Speaking on the last day of Infosecurity Europe 2015 in London, EMEA general manager at Resilient Systems, Paul Ayers, claimed that proven incident response best practices have been around for years from sources like NIST and the SANS Institute.

However, major companies persisting with SharePoint and a Wiki page is “not uncommon,” he argued.

“You need to evaluate your incident response readiness and ask ‘how good are you?’,” Ayers said. “The adversary has the advantage.”

A new breed of tools defined by analysts as Security Incident Response Platforms (SIRPS) has emerged in recent years – “codifying best practices to make them repeatable.”

They’re designed to help organizations in four distinct phases: preparedness, assessment, management, and post-incident mitigation.
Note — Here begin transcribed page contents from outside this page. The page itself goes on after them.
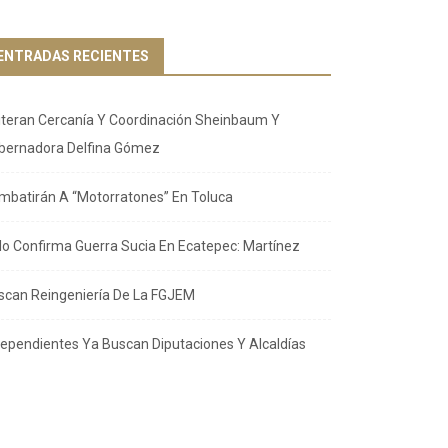
ENTRADAS RECIENTES
iteran Cercanía Y Coordinación Sheinbaum Y
bernadora Delfina Gómez
mbatirán A “Motorratones” En Toluca
llo Confirma Guerra Sucia En Ecatepec: Martínez
scan Reingeniería De La FGJEM
dependientes Ya Buscan Diputaciones Y Alcaldías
IT teams are good at the “assessment” and “management” phases but could do better at “preparedness” and “mitigation”, Ayers argued.

To get the most out of such tools, the best performing companies are typically integrating these platforms into upwards of 30 applications, he added.

These could range from ITIL – given that many incidents originate from helpdesk – to SIEM tools, Ayers explained.

The need for speedy detection and response to threat incidents has become increasingly important in light of an increasingly fast moving and hostile threat landscape.

The 2015 Information Security Breaches Survey from PwC, launched at Infosecurity Europe this week, found that three-quarters of small UK businesses and 90% of large organizations have experienced a security breach – up around 10% from the previous year.

The cost of breaches has almost doubled for large organizations over the period – to between £1.46m and £3.1m. For smaller firms the cost has risen from £65k-£115k to £75k-£311k.